As association pros head back on the road, it’s important to understand that things won’t be exactly as you left them.
Plenty of industries have missed business travel over the past 18-plus months. But with associations reliant on making connections at meetings, conferences, and other gatherings, they might be feeling it more than most.
As in-person events pick back up again in this new normal, you might be traveling for the first time in quite a while. And getting back on the horse won’t necessarily be easy.
Nonetheless, people are raring to go. An American Express Travel survey found that 64 percent of respondents were so ready to travel again that they would give up a month of social media to do so.
If you do travel, what should you expect? A few thoughts worth keeping in mind:
Be ready for a mix of new and old rhythms. Flying right now might feel a bit disorienting, but the process is functionally the same … with some updates. That was something Associations Now’s publisher, Karl Ely, CAE, learned during his own return-to-business trip, which he wrote about in June. “Hands free at precheck: Slip in your ID and away you go,” he recalls. “No more license exchange with TSA, and the agent did not require me to show my ticket. That’s an improvement born of necessity.”
Don’t forget your vaccination card. Although proof of vaccination is not required to board most forms of transportation, some public venues (and some meetings) are asking people to verify their vaccination status. It’s even getting picked up at airports, as the security screening program Clear begins to account for it in its offerings. A New York Times piece in June notes that many venues are expecting attendees to carry either proof of vaccination or proof of a recent negative test. “With some destinations, cruise lines, and venues already requiring travelers to provide proof of vaccination against COVID-19, keeping that record is key,” writer Concepción de León explains.

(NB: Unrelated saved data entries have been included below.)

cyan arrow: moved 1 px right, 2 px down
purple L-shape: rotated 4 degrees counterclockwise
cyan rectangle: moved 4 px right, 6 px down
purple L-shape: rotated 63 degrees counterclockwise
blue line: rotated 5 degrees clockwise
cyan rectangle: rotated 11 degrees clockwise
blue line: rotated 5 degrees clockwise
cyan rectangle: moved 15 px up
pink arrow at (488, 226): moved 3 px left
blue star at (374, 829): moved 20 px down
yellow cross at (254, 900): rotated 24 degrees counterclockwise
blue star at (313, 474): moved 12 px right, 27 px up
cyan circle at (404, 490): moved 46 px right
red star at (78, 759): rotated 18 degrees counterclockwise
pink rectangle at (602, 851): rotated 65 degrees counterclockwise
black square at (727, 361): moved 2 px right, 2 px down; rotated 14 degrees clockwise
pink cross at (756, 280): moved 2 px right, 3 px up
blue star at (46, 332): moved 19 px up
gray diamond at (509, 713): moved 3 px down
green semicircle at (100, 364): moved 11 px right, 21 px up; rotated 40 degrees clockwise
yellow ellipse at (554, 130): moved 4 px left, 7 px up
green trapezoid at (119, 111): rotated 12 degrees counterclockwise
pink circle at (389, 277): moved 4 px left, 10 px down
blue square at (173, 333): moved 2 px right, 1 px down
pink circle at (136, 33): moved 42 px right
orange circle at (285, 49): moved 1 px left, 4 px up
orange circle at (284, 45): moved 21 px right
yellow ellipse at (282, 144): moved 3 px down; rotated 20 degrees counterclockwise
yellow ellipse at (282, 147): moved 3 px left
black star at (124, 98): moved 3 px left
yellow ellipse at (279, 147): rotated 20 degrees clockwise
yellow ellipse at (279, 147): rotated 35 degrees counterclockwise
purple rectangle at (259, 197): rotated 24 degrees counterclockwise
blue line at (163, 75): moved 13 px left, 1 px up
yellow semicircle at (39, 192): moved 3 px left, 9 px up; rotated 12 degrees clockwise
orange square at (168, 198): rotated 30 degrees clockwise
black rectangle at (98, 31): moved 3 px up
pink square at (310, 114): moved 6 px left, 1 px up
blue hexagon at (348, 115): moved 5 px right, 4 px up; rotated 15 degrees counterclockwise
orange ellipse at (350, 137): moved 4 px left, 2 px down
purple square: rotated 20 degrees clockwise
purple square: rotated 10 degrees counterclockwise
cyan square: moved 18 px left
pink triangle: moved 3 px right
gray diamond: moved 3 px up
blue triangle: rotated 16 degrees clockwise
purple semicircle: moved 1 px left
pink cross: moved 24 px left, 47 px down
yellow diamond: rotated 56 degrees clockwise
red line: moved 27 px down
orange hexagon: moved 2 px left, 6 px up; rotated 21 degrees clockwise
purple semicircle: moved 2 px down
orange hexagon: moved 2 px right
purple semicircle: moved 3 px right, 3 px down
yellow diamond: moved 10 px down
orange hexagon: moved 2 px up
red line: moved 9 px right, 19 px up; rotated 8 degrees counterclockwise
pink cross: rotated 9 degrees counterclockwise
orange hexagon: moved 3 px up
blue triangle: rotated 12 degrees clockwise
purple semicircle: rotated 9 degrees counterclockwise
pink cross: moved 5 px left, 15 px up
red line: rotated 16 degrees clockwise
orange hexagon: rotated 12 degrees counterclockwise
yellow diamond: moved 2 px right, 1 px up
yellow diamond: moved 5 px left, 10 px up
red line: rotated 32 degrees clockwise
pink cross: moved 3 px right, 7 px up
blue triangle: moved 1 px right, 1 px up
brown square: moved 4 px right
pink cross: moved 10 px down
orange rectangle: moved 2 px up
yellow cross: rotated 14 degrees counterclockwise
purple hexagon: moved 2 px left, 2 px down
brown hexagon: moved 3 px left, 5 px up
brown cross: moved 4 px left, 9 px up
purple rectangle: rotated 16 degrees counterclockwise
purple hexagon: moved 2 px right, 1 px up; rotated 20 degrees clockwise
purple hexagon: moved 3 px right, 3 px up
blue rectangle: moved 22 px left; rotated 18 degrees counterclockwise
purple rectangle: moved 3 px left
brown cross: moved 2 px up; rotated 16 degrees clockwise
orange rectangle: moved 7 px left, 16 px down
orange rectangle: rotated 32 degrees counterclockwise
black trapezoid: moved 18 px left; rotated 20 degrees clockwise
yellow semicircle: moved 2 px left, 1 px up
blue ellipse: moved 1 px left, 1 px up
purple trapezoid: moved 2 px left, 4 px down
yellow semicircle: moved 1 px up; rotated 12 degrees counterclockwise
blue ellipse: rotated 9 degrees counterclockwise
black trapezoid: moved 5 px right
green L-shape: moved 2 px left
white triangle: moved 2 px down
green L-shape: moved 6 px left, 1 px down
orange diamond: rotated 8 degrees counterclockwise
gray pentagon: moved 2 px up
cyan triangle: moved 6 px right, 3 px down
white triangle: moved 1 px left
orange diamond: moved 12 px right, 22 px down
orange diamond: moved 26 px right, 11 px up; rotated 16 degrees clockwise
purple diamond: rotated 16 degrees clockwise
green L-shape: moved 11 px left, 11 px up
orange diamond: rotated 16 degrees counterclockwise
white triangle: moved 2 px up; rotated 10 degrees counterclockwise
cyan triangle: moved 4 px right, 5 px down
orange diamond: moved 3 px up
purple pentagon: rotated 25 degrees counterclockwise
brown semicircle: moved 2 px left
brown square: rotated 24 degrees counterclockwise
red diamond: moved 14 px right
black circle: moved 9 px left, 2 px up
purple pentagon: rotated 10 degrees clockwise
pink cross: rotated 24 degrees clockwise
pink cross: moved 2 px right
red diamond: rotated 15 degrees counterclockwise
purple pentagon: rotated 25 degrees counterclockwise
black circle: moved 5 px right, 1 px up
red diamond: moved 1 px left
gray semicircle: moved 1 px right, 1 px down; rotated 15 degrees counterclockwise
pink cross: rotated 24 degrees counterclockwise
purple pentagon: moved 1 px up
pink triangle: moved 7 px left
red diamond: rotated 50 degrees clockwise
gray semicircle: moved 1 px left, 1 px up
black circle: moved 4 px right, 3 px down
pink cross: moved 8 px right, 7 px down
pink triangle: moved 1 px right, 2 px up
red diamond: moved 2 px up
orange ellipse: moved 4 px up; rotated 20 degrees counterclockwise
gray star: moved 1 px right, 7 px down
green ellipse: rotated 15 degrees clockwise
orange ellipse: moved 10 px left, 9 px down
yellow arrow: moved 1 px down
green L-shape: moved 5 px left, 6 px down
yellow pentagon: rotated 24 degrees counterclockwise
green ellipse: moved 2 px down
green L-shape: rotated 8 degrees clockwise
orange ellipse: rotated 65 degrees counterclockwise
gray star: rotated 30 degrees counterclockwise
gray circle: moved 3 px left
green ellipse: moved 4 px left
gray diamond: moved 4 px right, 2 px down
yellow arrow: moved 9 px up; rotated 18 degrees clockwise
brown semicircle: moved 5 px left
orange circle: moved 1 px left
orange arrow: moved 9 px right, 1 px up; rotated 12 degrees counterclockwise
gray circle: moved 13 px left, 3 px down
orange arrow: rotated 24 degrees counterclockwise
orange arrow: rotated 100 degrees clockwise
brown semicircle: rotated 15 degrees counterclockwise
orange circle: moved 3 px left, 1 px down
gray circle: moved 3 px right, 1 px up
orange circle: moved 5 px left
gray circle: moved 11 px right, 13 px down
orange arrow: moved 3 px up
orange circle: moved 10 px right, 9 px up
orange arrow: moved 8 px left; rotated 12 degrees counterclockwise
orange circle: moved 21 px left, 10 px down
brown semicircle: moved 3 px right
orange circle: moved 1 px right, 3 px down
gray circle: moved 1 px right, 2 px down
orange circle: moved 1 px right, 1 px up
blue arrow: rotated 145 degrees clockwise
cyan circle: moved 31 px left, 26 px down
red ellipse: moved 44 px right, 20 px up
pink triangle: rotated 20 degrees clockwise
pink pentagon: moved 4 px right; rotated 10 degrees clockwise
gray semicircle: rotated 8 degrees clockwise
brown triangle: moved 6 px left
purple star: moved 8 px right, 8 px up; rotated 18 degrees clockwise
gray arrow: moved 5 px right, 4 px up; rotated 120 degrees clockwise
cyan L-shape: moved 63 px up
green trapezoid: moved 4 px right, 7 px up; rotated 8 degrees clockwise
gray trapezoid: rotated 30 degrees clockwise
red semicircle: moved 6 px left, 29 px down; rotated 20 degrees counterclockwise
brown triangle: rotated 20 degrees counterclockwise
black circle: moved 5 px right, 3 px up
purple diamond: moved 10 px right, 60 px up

Be aware of inconsistent international travel regulations. If you’re trying to visit another country as part of your travels, now might not be the ideal time—much of the world is in “wait and see” mode. The Global Business Travel Association (GBTA) warned in recent weeks that the inconsistency of border reopenings could dampen any recovery. However, the situation is gradually changing: Recently, Americans were allowed to visit Canada for the first time in more than a year. In comments to Travel Weekly, GBTA CEO Suzanne Neufang emphasized that the industry is aiming for “risk management versus risk elimination in travel.”
Don’t expect rental cars to be easy to find. If you’re flying somewhere, you might be taking an Uber or public transit when you get on the ground, thanks to a rental car shortage that has been going on since at least this spring. (One side effect: the growth of peer-to-peer car-sharing services such as Turo, which have gained popularity in recent months.) This might be a problem for regular business travelers, whose schedules might depend on being able to drive to where they need to be.
Look for a stronger focus on environmental impact. Some travel concerns that were gaining momentum before the pandemic are growing in popularity. A recent study from the marketing resource WARC [subscription] reported that sustainability concerns are increasing—which might lead some travelers to avoid flying, depending on the trip. “The pandemic has given people time to re-evaluate their relationship with travel, and they are now more mindful of the environmental impact,” the report states. A recent Deloitte survey suggests that half of respondents plan to optimize their business travel policies to limit their environmental impact, through measures such as cutting back on frequency. That might also mean a more regional focus for in-person connections.
Don’t be surprised if service is slower than usual. As tough as your association may have had it during the pandemic, your industry’s challenges might pale in comparison to those of the travel industry. The WARC study reported that airlines, hotels, and other arms of the travel industry ran into a trust deficit that many are not yet working to resolve. “During COVID-19, consumers are clear that companies must put people first and profit second,” the study states. “And yet, the sweeping perception among consumers is that the travel industry’s response was precisely the opposite—leaving many consumers feeling betrayed.” The travel industry is working on this, but one challenge it might face is the tight economy and staffing shortfalls—something particularly visible with airport concessions.